In Europe

Germany’s Pickle Paradise! Running (and Eating) in Spreewald

Whimsical. There’s no other way to describe Spreewald with its never ending maze of canals and rivers that cut through the surrounding wetlands. Even Venice is like, “Whoa… Easy with the canals!” 

Spreewald is at the top of any list when you look up day or weekend trips from Berlin. But embarrassingly, it’s my first time. I’ve traveled plenty around Brandenburg––the state surrounding Berlin––with excursions to the likes of Bückow, Chorin Abbey, and I even ran 100 kilometers across northern Brandenburg along the Märkische Landweg. Yet Spreewald continued to elude me… Until now.

I’m here to run the Spreewald Half Marathon with some friends who’ve had their eye on this race for some years. But I’m not just here to run. I’m here for some Gurken.

Spreewald-Gurken or pickles are a regional delicacy. They’re the champagne of Spreewald… Literally. Spreewald pickles are a legally protected brand by the EU.

Jörg Thiele runs a cooking school in the area and he’s agreed to meet with me to tell me all about the fuss over Spreewald and its pickles. But first, I need a taste of the area myself. So I throw on my running shoes and head out the door with a little jaunt around the narrow roads and trails outside of Burg.

Want more Germany? Read my guide on the places to visit in Germany off the beaten path.

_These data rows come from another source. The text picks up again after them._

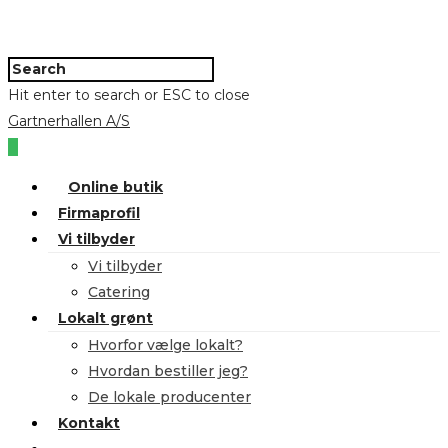
Hit enter to search or ESC to close
Gartnerhallen A/S
0
Online butik
Firmaprofil
Vi tilbyder
Vi tilbyder
Catering
Lokalt grønt
Hvorfor vælge lokalt?
Hvordan bestiller jeg?
De lokale producenter
Kontakt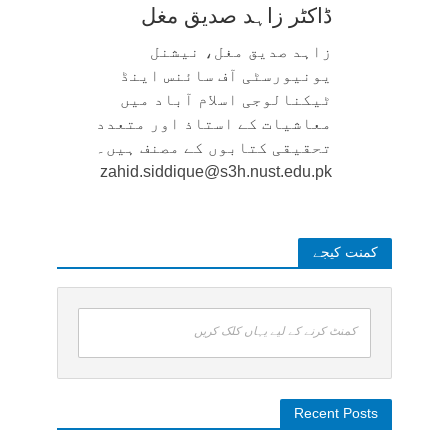
ڈاکٹر زاہد صدیق مغل
زاہد صدیق مغل، نیشنل
یونیورسٹی آف سائنس اینڈ
ٹیکنالوجی اسلام آباد میں
معاشیات کے استاذ اور متعدد
تحقیقی کتابوں کے مصنف ہیں۔
zahid.siddique@s3h.nust.edu.pk
کمنت کیجے
کمنٹ کرنے کے لیے یہاں کلک کریں
Recent Posts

Learning about Spreewald Pickles and Legends

I meet Jörg at Zum Schlangenkönig, a resort and restaurant outside of Burg where he teaches cooking classes. Though he’s not originally from Spreewald, living there is a dream come true.

Like the Harz Mountains and so many other places in Germany, Spreewald is home to its own mythology and legends. Many of these were created by Sorbs, a Slavic ethnic mintority who’ve lived in the region for well over a thousand years. They’ve long since assimilated to German life, but the language and their legends live on throughout Spreewald. Jörg explains in the video above.

Bruno’s Kneipe

Now… A brief interlude.

 I’d be remiss if I didn’t mention our unexpected evening at Bruno’s Kneipe. It’s smokey inside, so we stick with the outdoor patio to enjoy our drinks. We’re the only ones staying outside. It’s clearly an odd choice. But Bruno himself keeps coming out to check in on us and others knock on our table as they pass by to wish a “Guten Abend.”

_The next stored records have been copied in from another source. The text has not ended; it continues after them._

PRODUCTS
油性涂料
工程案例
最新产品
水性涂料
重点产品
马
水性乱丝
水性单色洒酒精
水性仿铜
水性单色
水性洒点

I start chatting with Bruno and another guy at the bar during a beer run. We get the beers and go back outside. It’s not long before Bruno comes out and asks if any of us play an instrument. I mention I play a little guitar. He says I can play if I want to.

To make a long story short, we go inside and find a less-smoky corner. Bruno comes over and dumps a folder of heirlooms on our table––including the file the Stasi had on him.

Turns out, Bruno was a saxophonist and played in the East German reggae band “AUT.” And about an hour later, we were jamming together.

Suffice it to say, I did not have jamming with a GDR-era saxophonist on my Spreewald bingo card. But I’ll take it.

Spreewald Biek Ride

It’s morning and the sun’s out again. Perfect for a two-wheel ride into town.

In Burg we pick up our Startunterlagen or starting numbers where the festivities for the 21st Spreewald Marathon are already underway. Today the main event is a 200-kilometer bike ride around the forest.

But we have another day to take it easy. So we hit the canals for a lazy paddle out to a beer garden in Leipe.

After inhaling a pickley potato salad, I stole bits from this Spreewalder Hefeplinse, fluffy pancakes with a side of applesauce––if you order correctly. Then, it was back on the water to finish the loop to the outskirts of Burg. Time to rest. For tomorrow, we run.

Spreewald Half Marathon

Ah, race day. It never gets old. And you could not ask for better weather. Overcast and mild. Goldilocks running weather.

And at 9:02 a.m. on the dot, it’s––as they say around here––Auf die Gurke fertig los.

With about five kilometers left, I realized I had a shot at a half marathon PR. So the GoPro went away and I pushed until my heart started beating out of my chest. In the end… I think I missed it by a few seconds. But feels like a PR nonetheless because I got a wonderfully absurd silver Gurke to take home with me.

On the many gray Berlin days ahead of me, I’ll turn over to the medals on my wall, glance at that Gurke, and flash back to those sunnier serene days in the Spreewald. And I’ll go nosh on a Spreewaldgurke and remember the simple pleasures of this whimsical place and its timeless cuisine.